*** Block opens ***
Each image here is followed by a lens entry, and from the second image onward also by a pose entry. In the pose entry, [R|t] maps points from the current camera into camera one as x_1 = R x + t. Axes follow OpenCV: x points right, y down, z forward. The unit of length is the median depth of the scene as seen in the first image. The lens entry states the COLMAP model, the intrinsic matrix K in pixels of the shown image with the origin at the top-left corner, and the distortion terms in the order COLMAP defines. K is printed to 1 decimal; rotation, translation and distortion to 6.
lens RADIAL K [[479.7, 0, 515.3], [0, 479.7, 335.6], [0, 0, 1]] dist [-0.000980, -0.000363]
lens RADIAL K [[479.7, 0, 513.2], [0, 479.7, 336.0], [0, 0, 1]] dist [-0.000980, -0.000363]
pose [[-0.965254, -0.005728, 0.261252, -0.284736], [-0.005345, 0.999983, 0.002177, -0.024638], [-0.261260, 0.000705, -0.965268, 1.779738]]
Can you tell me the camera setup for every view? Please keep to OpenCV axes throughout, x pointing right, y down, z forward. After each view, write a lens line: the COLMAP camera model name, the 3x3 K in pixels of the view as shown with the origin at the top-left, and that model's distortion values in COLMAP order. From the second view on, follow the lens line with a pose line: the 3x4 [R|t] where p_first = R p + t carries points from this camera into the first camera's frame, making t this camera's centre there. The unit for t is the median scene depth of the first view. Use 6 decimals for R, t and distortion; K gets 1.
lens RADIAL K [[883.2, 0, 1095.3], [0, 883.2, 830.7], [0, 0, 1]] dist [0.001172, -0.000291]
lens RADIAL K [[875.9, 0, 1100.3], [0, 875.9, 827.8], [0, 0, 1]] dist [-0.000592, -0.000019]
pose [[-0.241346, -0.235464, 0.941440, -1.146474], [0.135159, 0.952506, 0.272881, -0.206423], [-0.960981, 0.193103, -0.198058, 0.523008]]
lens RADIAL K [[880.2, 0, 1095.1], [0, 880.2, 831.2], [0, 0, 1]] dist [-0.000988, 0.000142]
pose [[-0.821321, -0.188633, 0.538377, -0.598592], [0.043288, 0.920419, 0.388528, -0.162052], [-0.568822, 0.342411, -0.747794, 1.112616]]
*** Block closes ***
Render every item above as a two-column CSV with the header instruction,answer, giving one row per item. Put each item's text and its answer in its own quoted field, and turn any line breaks into spaces.

--- Task response ---
instruction,answer
"Each image here is followed by a lens entry, and from the second image onward also by a pose entry. In the pose entry, [R|t] maps points from the current camera into camera one as x_1 = R x + t. Axes follow OpenCV: x points right, y down, z forward. The unit of length is the median depth of the scene as seen in the first image. The lens entry states the COLMAP model, the intrinsic matrix K in pixels of the shown image with the origin at the top-left corner, and the distortion terms in the order COLMAP defines. K is printed to 1 decimal; rotation, translation and distortion to 6.","lens RADIAL K [[479.7, 0, 515.3], [0, 479.7, 335.6], [0, 0, 1]] dist [-0.000980, -0.000363] lens RADIAL K [[479.7, 0, 513.2], [0, 479.7, 336.0], [0, 0, 1]] dist [-0.000980, -0.000363] pose [[-0.965254, -0.005728, 0.261252, -0.284736], [-0.005345, 0.999983, 0.002177, -0.024638], [-0.261260, 0.000705, -0.965268, 1.779738]]"
"Can you tell me the camera setup for every view? Please keep to OpenCV axes throughout, x pointing right, y down, z forward. After each view, write a lens line: the COLMAP camera model name, the 3x3 K in pixels of the view as shown with the origin at the top-left, and that model's distortion values in COLMAP order. From the second view on, follow the lens line with a pose line: the 3x4 [R|t] where p_first = R p + t carries points from this camera into the first camera's frame, making t this camera's centre there. The unit for t is the median scene depth of the first view. Use 6 decimals for R, t and distortion; K gets 1.","lens RADIAL K [[883.2, 0, 1095.3], [0, 883.2, 830.7], [0, 0, 1]] dist [0.001172, -0.000291] lens RADIAL K [[875.9, 0, 1100.3], [0, 875.9, 827.8], [0, 0, 1]] dist [-0.000592, -0.000019] pose [[-0.241346, -0.235464, 0.941440, -1.146474], [0.135159, 0.952506, 0.272881, -0.206423], [-0.960981, 0.193103, -0.198058, 0.523008]] lens RADIAL K [[880.2, 0, 1095.1], [0, 880.2, 831.2], [0, 0, 1]] dist [-0.000988, 0.000142] pose [[-0.821321, -0.188633, 0.538377, -0.598592], [0.043288, 0.920419, 0.388528, -0.162052], [-0.568822, 0.342411, -0.747794, 1.112616]]"